> [EXCERPTED RECORDS]:

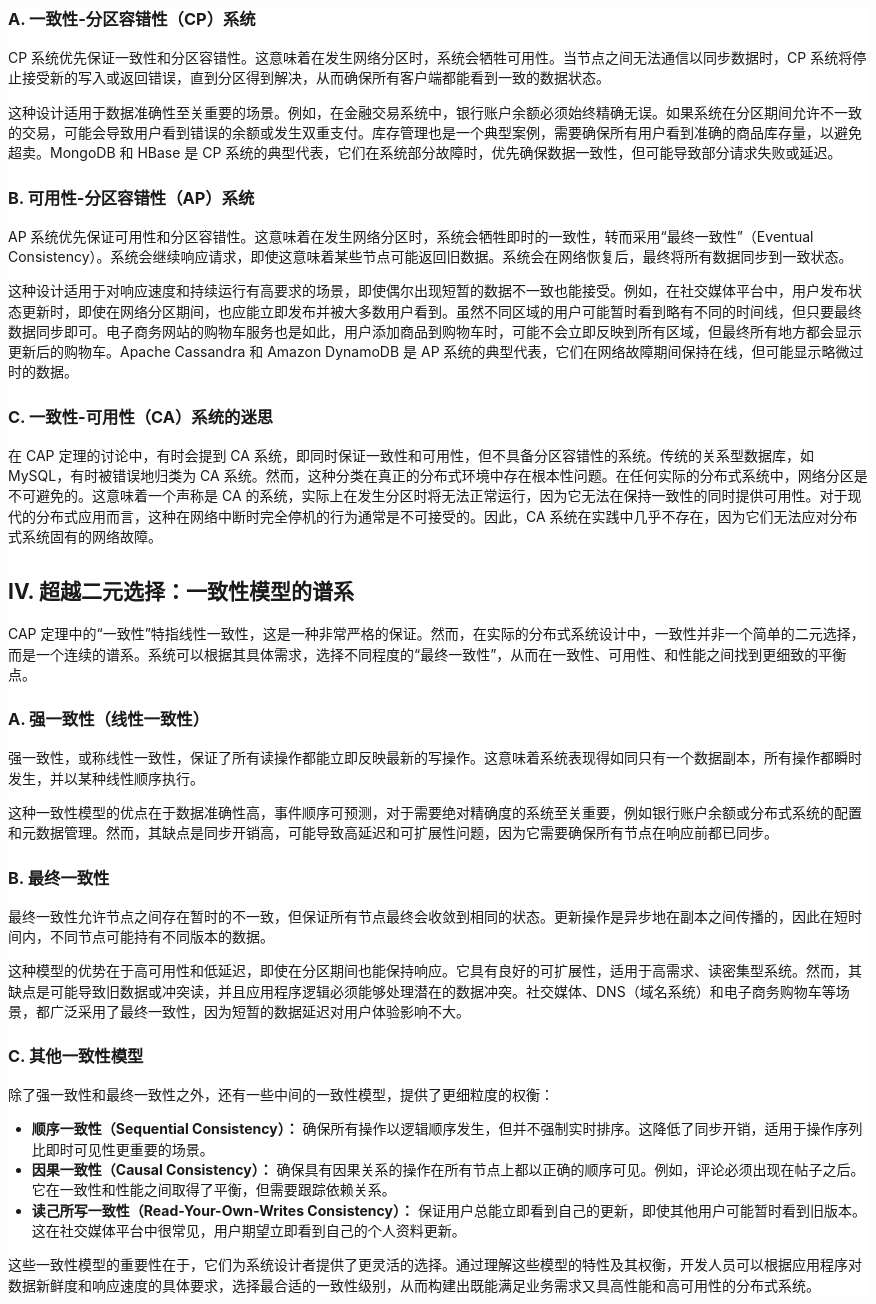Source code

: ### A. 一致性-分区容错性（CP）系统

CP 系统优先保证一致性和分区容错性。这意味着在发生网络分区时，系统会牺牲可用性。当节点之间无法通信以同步数据时，CP 系统将停止接受新的写入或返回错误，直到分区得到解决，从而确保所有客户端都能看到一致的数据状态。

这种设计适用于数据准确性至关重要的场景。例如，在金融交易系统中，银行账户余额必须始终精确无误。如果系统在分区期间允许不一致的交易，可能会导致用户看到错误的余额或发生双重支付。库存管理也是一个典型案例，需要确保所有用户看到准确的商品库存量，以避免超卖。MongoDB 和 HBase 是 CP 系统的典型代表，它们在系统部分故障时，优先确保数据一致性，但可能导致部分请求失败或延迟。

### B. 可用性-分区容错性（AP）系统

AP 系统优先保证可用性和分区容错性。这意味着在发生网络分区时，系统会牺牲即时的一致性，转而采用“最终一致性”（Eventual Consistency）。系统会继续响应请求，即使这意味着某些节点可能返回旧数据。系统会在网络恢复后，最终将所有数据同步到一致状态。

这种设计适用于对响应速度和持续运行有高要求的场景，即使偶尔出现短暂的数据不一致也能接受。例如，在社交媒体平台中，用户发布状态更新时，即使在网络分区期间，也应能立即发布并被大多数用户看到。虽然不同区域的用户可能暂时看到略有不同的时间线，但只要最终数据同步即可。电子商务网站的购物车服务也是如此，用户添加商品到购物车时，可能不会立即反映到所有区域，但最终所有地方都会显示更新后的购物车。Apache Cassandra 和 Amazon DynamoDB 是 AP 系统的典型代表，它们在网络故障期间保持在线，但可能显示略微过时的数据。

### C. 一致性-可用性（CA）系统的迷思

在 CAP 定理的讨论中，有时会提到 CA 系统，即同时保证一致性和可用性，但不具备分区容错性的系统。传统的关系型数据库，如 MySQL，有时被错误地归类为 CA 系统。然而，这种分类在真正的分布式环境中存在根本性问题。在任何实际的分布式系统中，网络分区是不可避免的。这意味着一个声称是 CA 的系统，实际上在发生分区时将无法正常运行，因为它无法在保持一致性的同时提供可用性。对于现代的分布式应用而言，这种在网络中断时完全停机的行为通常是不可接受的。因此，CA 系统在实践中几乎不存在，因为它们无法应对分布式系统固有的网络故障。

## IV. 超越二元选择：一致性模型的谱系

CAP 定理中的“一致性”特指线性一致性，这是一种非常严格的保证。然而，在实际的分布式系统设计中，一致性并非一个简单的二元选择，而是一个连续的谱系。系统可以根据其具体需求，选择不同程度的“最终一致性”，从而在一致性、可用性、和性能之间找到更细致的平衡点。

### A. 强一致性（线性一致性）

强一致性，或称线性一致性，保证了所有读操作都能立即反映最新的写操作。这意味着系统表现得如同只有一个数据副本，所有操作都瞬时发生，并以某种线性顺序执行。

这种一致性模型的优点在于数据准确性高，事件顺序可预测，对于需要绝对精确度的系统至关重要，例如银行账户余额或分布式系统的配置和元数据管理。然而，其缺点是同步开销高，可能导致高延迟和可扩展性问题，因为它需要确保所有节点在响应前都已同步。

### B. 最终一致性

最终一致性允许节点之间存在暂时的不一致，但保证所有节点最终会收敛到相同的状态。更新操作是异步地在副本之间传播的，因此在短时间内，不同节点可能持有不同版本的数据。

这种模型的优势在于高可用性和低延迟，即使在分区期间也能保持响应。它具有良好的可扩展性，适用于高需求、读密集型系统。然而，其缺点是可能导致旧数据或冲突读，并且应用程序逻辑必须能够处理潜在的数据冲突。社交媒体、DNS（域名系统）和电子商务购物车等场景，都广泛采用了最终一致性，因为短暂的数据延迟对用户体验影响不大。

### C. 其他一致性模型

除了强一致性和最终一致性之外，还有一些中间的一致性模型，提供了更细粒度的权衡：

* **顺序一致性（Sequential Consistency）：** 确保所有操作以逻辑顺序发生，但并不强制实时排序。这降低了同步开销，适用于操作序列比即时可见性更重要的场景。
* **因果一致性（Causal Consistency）：** 确保具有因果关系的操作在所有节点上都以正确的顺序可见。例如，评论必须出现在帖子之后。它在一致性和性能之间取得了平衡，但需要跟踪依赖关系。
* **读己所写一致性（Read-Your-Own-Writes Consistency）：** 保证用户总能立即看到自己的更新，即使其他用户可能暂时看到旧版本。这在社交媒体平台中很常见，用户期望立即看到自己的个人资料更新。

这些一致性模型的重要性在于，它们为系统设计者提供了更灵活的选择。通过理解这些模型的特性及其权衡，开发人员可以根据应用程序对数据新鲜度和响应速度的具体要求，选择最合适的一致性级别，从而构建出既能满足业务需求又具高性能和高可用性的分布式系统。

> [WHAT YOU WILL DO]: An answer is complete only when it holds every line above containing the string "Consistency".

> [TASK ANSWER]:
AP 系统优先保证可用性和分区容错性。这意味着在发生网络分区时，系统会牺牲即时的一致性，转而采用“最终一致性”（Eventual Consistency）。系统会继续响应请求，即使这意味着某些节点可能返回旧数据。系统会在网络恢复后，最终将所有数据同步到一致状态。
* **顺序一致性（Sequential Consistency）：** 确保所有操作以逻辑顺序发生，但并不强制实时排序。这降低了同步开销，适用于操作序列比即时可见性更重要的场景。
* **因果一致性（Causal Consistency）：** 确保具有因果关系的操作在所有节点上都以正确的顺序可见。例如，评论必须出现在帖子之后。它在一致性和性能之间取得了平衡，但需要跟踪依赖关系。
* **读己所写一致性（Read-Your-Own-Writes Consistency）：** 保证用户总能立即看到自己的更新，即使其他用户可能暂时看到旧版本。这在社交媒体平台中很常见，用户期望立即看到自己的个人资料更新。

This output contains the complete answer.